» **Task brief**: Lines in which "Left" appears should be pulled from the data below.

» **Input for this task**:
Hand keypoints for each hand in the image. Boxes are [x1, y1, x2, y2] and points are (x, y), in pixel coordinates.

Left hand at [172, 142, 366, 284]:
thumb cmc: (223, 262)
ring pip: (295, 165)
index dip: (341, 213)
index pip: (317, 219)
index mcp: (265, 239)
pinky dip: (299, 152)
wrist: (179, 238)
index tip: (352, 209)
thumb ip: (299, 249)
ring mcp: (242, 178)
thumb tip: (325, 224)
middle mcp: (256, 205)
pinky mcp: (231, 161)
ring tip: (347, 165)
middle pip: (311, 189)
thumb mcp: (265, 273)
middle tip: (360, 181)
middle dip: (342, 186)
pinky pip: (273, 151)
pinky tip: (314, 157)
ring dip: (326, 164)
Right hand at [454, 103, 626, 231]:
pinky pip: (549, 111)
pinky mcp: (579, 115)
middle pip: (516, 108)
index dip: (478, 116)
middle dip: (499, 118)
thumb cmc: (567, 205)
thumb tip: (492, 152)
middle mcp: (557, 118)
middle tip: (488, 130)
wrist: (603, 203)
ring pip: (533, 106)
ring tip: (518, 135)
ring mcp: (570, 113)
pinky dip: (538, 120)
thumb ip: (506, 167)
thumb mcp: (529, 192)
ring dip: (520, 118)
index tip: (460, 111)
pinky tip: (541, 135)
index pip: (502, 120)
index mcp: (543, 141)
==
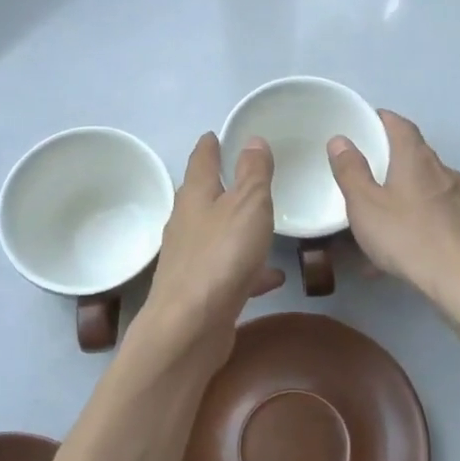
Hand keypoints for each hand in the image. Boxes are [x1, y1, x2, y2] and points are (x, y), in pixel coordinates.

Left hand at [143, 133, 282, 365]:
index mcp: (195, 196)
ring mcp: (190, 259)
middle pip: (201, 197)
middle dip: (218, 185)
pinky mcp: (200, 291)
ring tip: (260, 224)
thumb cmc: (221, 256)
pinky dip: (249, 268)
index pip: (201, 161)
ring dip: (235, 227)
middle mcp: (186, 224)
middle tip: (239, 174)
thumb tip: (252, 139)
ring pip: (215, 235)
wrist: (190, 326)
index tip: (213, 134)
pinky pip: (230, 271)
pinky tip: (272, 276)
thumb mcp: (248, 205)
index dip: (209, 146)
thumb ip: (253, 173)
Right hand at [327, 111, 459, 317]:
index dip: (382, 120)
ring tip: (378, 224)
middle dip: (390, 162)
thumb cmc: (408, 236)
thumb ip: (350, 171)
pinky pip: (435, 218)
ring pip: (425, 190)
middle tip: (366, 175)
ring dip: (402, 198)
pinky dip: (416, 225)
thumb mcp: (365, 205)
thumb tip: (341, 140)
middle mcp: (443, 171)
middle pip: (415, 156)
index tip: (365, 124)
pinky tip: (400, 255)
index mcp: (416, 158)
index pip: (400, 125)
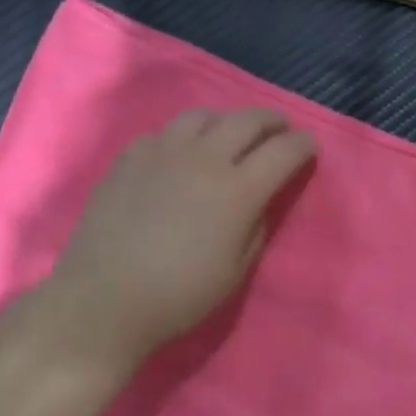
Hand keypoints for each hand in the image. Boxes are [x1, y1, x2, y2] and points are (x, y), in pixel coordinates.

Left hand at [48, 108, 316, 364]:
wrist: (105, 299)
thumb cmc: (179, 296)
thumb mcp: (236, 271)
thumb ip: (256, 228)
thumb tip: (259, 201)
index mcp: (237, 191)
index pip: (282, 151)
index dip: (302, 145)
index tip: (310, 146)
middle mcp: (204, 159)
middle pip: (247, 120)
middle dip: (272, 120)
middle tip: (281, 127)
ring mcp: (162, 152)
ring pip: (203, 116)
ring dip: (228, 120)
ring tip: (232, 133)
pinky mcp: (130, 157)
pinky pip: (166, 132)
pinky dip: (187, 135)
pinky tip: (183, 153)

» **Reply to the task**:
Left hand at [172, 142, 366, 284]:
Left hand at [143, 133, 282, 365]:
Left hand at [48, 108, 316, 364]:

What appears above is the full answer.